W najbliższą sobotę 17 września Dom Gościnny Beitenu w Synagodze zaprasza na spektakl „Rachel czy Pepka, czyli geszefty, szmoncesy i kłopoty Singera” w wykonaniu aktorów Sceny Rode. Spektakl odwołuje się do opowiadania Romana Brandstaettera „Ja jestem Żyd z Wesela”, którego główny bohater Hirsz Singer jest przykładem wzajemnego oddziaływania sztuki i życia. Jego życie po premierze dramatu Wyspiańskiego ukazane w spektalu to „historia wesoła, a ogromnie przez to smutna”.
Pytaliśmy Państwa, jak „Wesele” Stanisława Wyspiańskiego wpłynęło na dalsze losy Hirsza Singera.
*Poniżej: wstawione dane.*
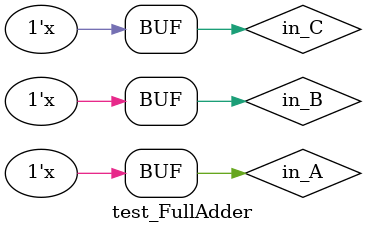
<source format=v>
`timescale 1 us/ 1 ns
module test_FullAdder();
/*
  test_FullAdder.v
    Test bench for FullAdder.v

    Author：Yuki Fukuda
    Date：2020/12/02
    Licence：MIT License

    // Signal definition
    in_A, in_B, in_C: 1 bit number for input to A, B and C.
    out_out   : 1 bit number for output out.
    out_cy    : 1 bit number for output cy.
*/

/* Signal definition */
// for input
reg in_A = 1'b0;
reg in_B = 1'b0;
reg in_C = 1'b0;

// for output
wire out_out;
wire out_cy;

/* Instantiation */
FullAdder FullAdder(.A(in_A), .B(in_B), .C(in_C), .out(out_out), .cy(out_cy));

/* RTL */
always begin
    #1 in_A <= in_A + 1'b1;
end 

always begin
    #2 in_B <= in_B + 1'b1;
end

always begin
    #4 in_C <= in_C + 1'b1;
end
endmodule
</source>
Pytanie konkursowe: "Ja żyć obcym życiem nie będę. Niech będzie Rachel! Żyda z "Wesela" nie będzie!" – rozpaczał Hirsz Singer. Jaką decyzję podjął bronowicki karczmarz po tych słowach? Jak kończy się jego życie po premierze „Wesela”?
Pytanie już w pewnym sensie sugerowało odpowiedź: Singer nie godził się na taki los, jaki wyznaczył mu Wyspiański poprzez „Wesele”. Dlatego też rozwiódł się z żoną, majątek zostawił dzieciom, a resztę życia spędził w domu starców na krakowskim Kazimierzu, gdzie zmarł podczas I wojny.
Nagrody w postaci biletów wstępu na spektakl „Rachel czy Pepka, czyli geszefty, szmoncesy i kłopoty Singera” wygrali:
Zbigniew Wacławski
Paweł Baniowski
Zwycięzcom gratulujemy!
Po odbiór biletów zapraszamy z dowodem tożsamości do Synagogi ul. Lubelska 4 (wejście od strony Małego Rynku).
Spektakl „Rachel czy Pepka, czyli geszefty, szmoncesy i kłopoty Singera” już w sobotę 17 września godz. 18.00 w Synagodze.
Bilety w cenie 30 zł, sprzedaż: Synagoga ul. Lubelska 4.